Selected excerpt -
--------------------

Every Thursday, the Paste staff and contributors will choose their five favorite songs of the week, awarding one entry a “Song of the Week” designation. Check out last week’s roundup here. Follow @pastemagazine on TIDAL for weekly music playlists.
Song of the Week: MUNA, “Dancing on the Wall”
I’ve been rooting for MUNA since 2021, when a Columbus crowd made the newly-released “Silk Chiffon” sound like a #1 sensation. If you were there that night, you’d have sworn the trio were taking the express lane to superstardom, too. Are they there, though? If opening for Taylor Swift on the Eras Tour or having a Tiny Desk concert count, then sure, they’re flirting with the A-list. It seemed like Katie Gavin, Josette Maskin, and Naomi McPherson found their rightful place in the queer pop pantheon on MUNA. “Anything But Me”? Now that’s a hit song. Every MUNA number should sound that huge. “Dancing on the Wall” somehow sounds huger. It’s not just a gay pop banger on steroids, but a lead single that knocks the door off its hinges with a catchy, thudding kick. Everything I wanted MUNA to be five years ago is out the window. This is bright, loud, transportive pop music: pitch-shifted “when I’m with you, I’m on the wall” playbacks that soothe; a tasty chorus woven into a smart tempo shift at the bridge. I’d bang my head against the wall for a million more songs like it. —Matt Mitchell
Belgrado: “Labirynt Marzeń”

--------------------

Supplied data -

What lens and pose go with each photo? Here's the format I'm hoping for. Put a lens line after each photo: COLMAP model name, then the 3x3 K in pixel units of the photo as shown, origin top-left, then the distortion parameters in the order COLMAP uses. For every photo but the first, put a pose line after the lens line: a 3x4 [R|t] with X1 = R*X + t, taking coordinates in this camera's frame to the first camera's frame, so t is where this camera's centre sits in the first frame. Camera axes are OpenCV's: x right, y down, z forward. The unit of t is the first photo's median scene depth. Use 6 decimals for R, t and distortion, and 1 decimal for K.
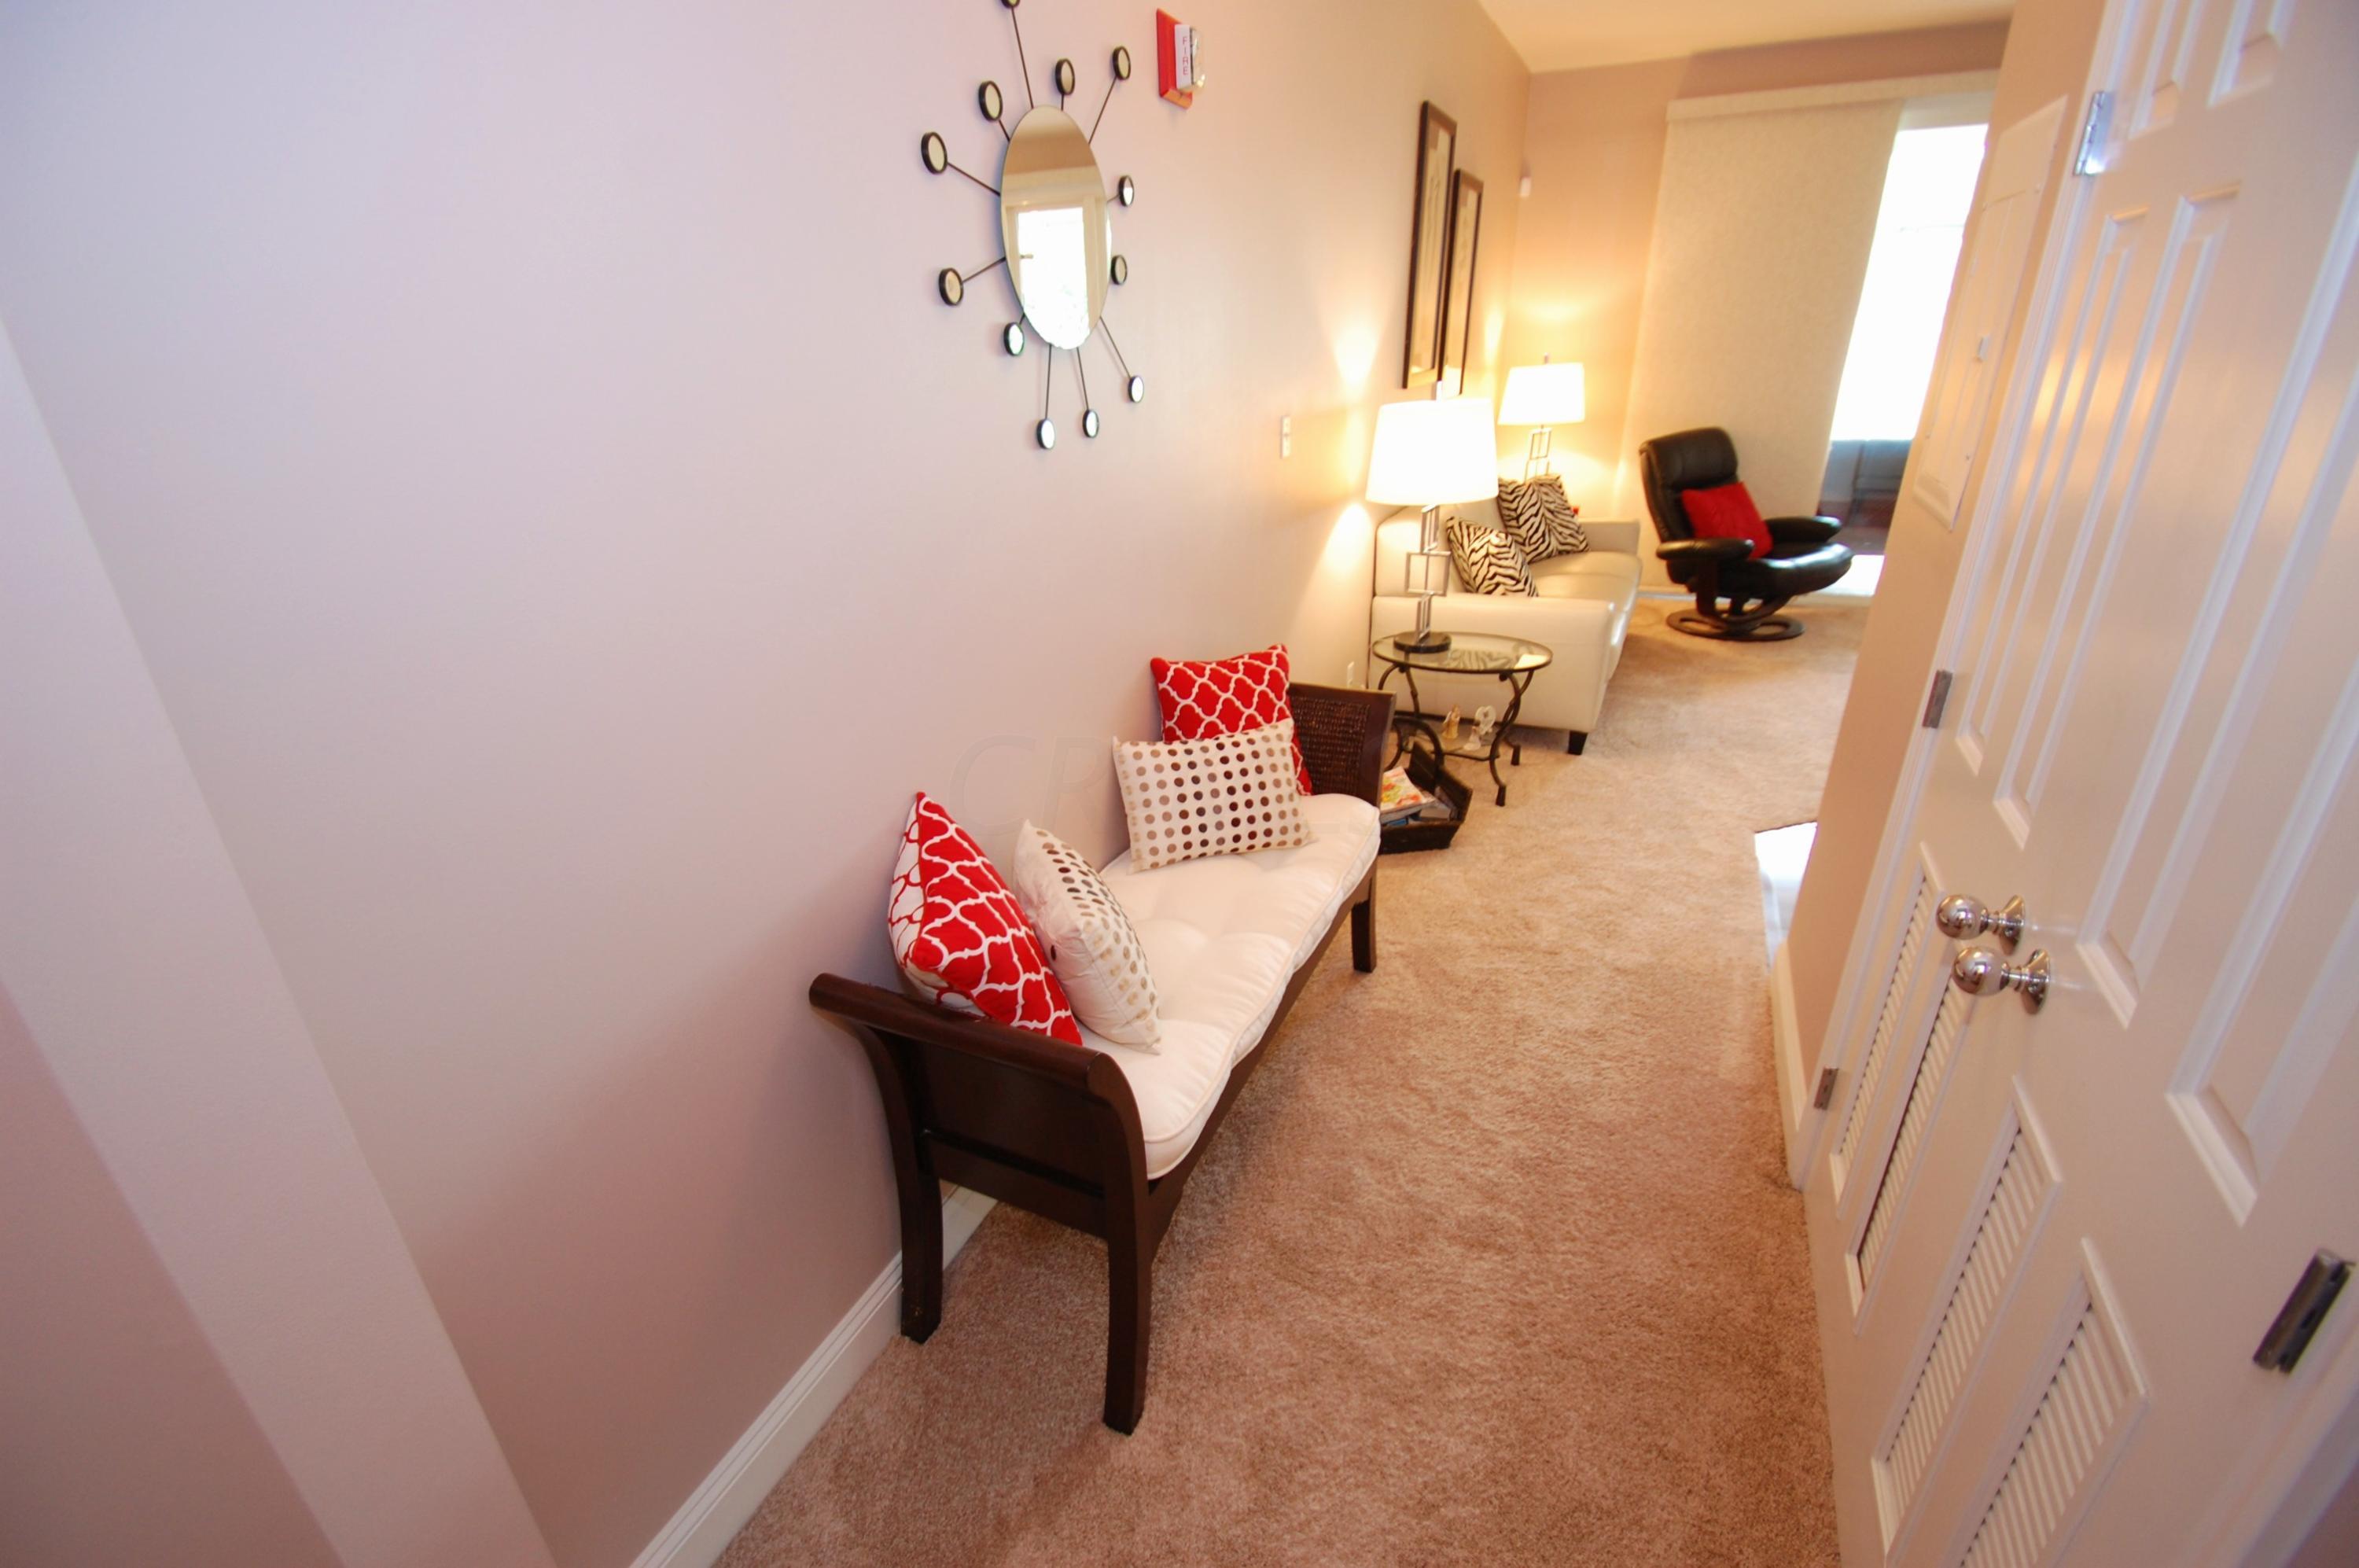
lens RADIAL K [[1036.6, 0, 1146.2], [0, 1036.6, 811.4], [0, 0, 1]] dist [0.009829, -0.014949]
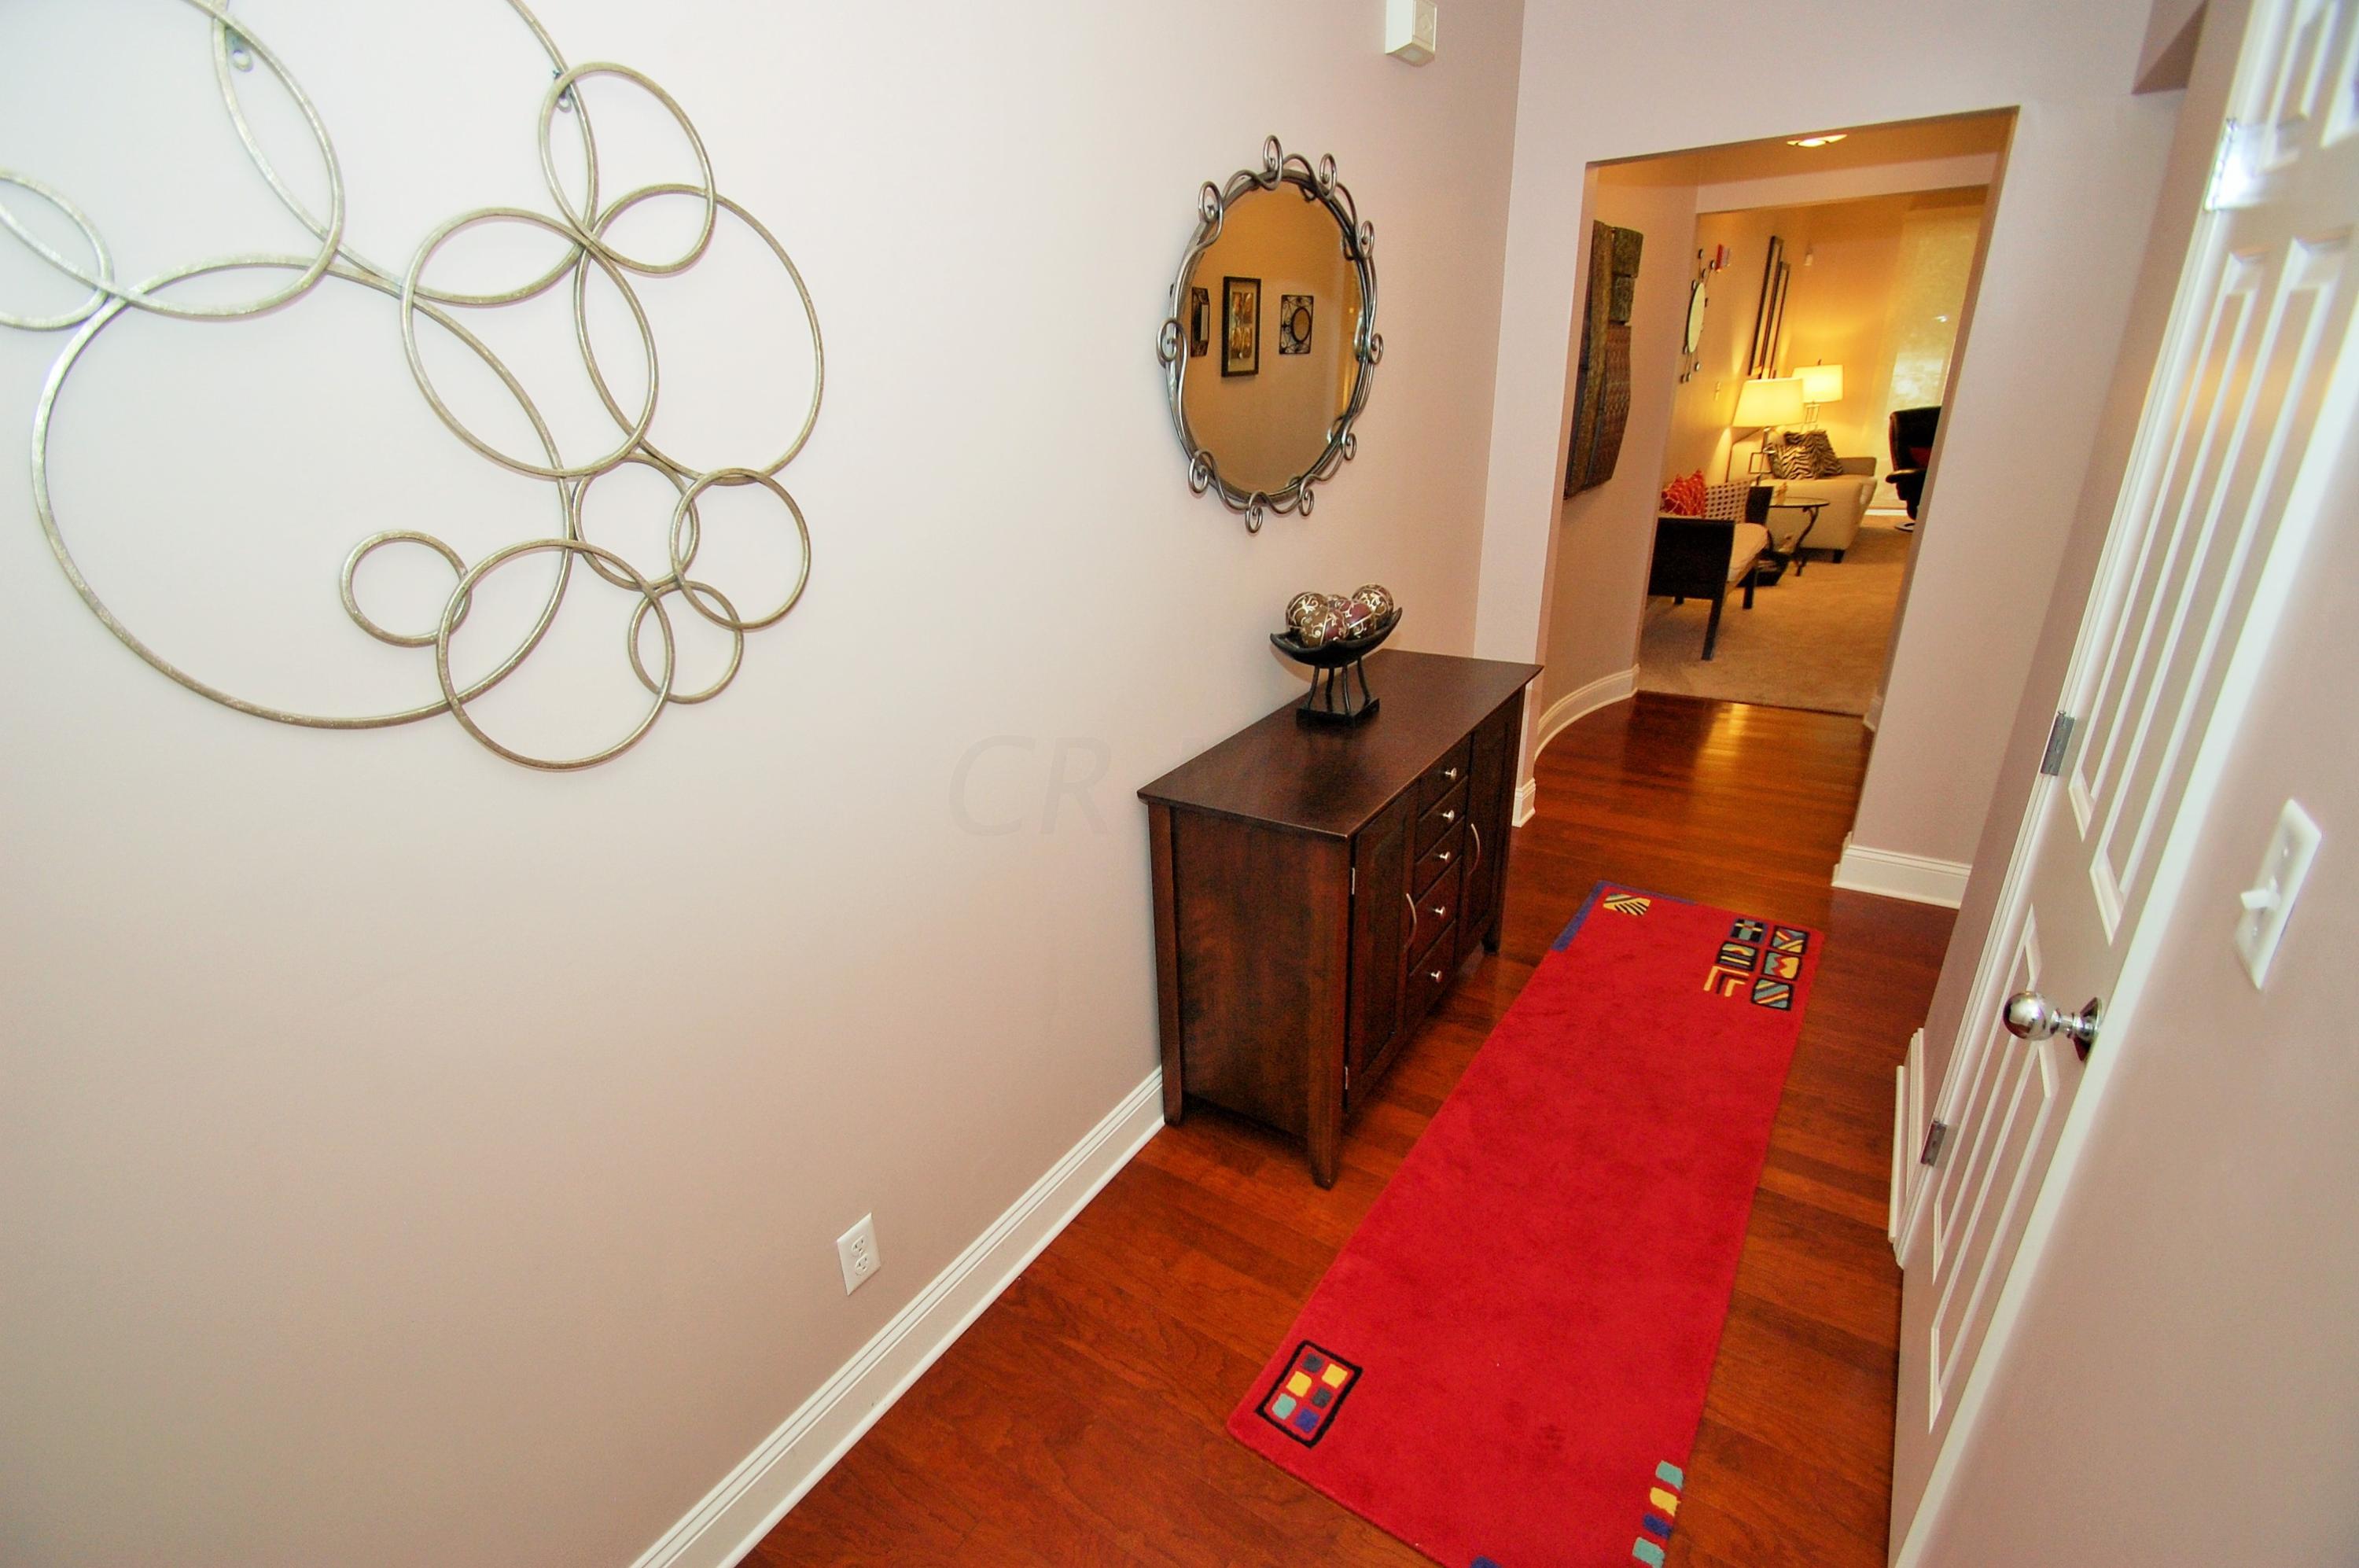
lens RADIAL K [[1036.6, 0, 1146.2], [0, 1036.6, 811.4], [0, 0, 1]] dist [0.009829, -0.014949]
pose [[0.986699, 0.053275, -0.153583, -0.530124], [-0.056537, 0.998257, -0.016948, 0.511645], [0.152412, 0.025406, 0.987990, -1.084139]]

--------------------

Exercise goal -
In the Paste weekly song roundup, what reasons does the writer give for saying MUNA is flirting with the A-list? Explain in one to three sentences. The listing is separate material from the Paste roundup.

Output of the task -
The writer points to MUNA opening for Taylor Swift on the Eras Tour and having a Tiny Desk concert. If those count, the writer says, the trio is flirting with the A-list.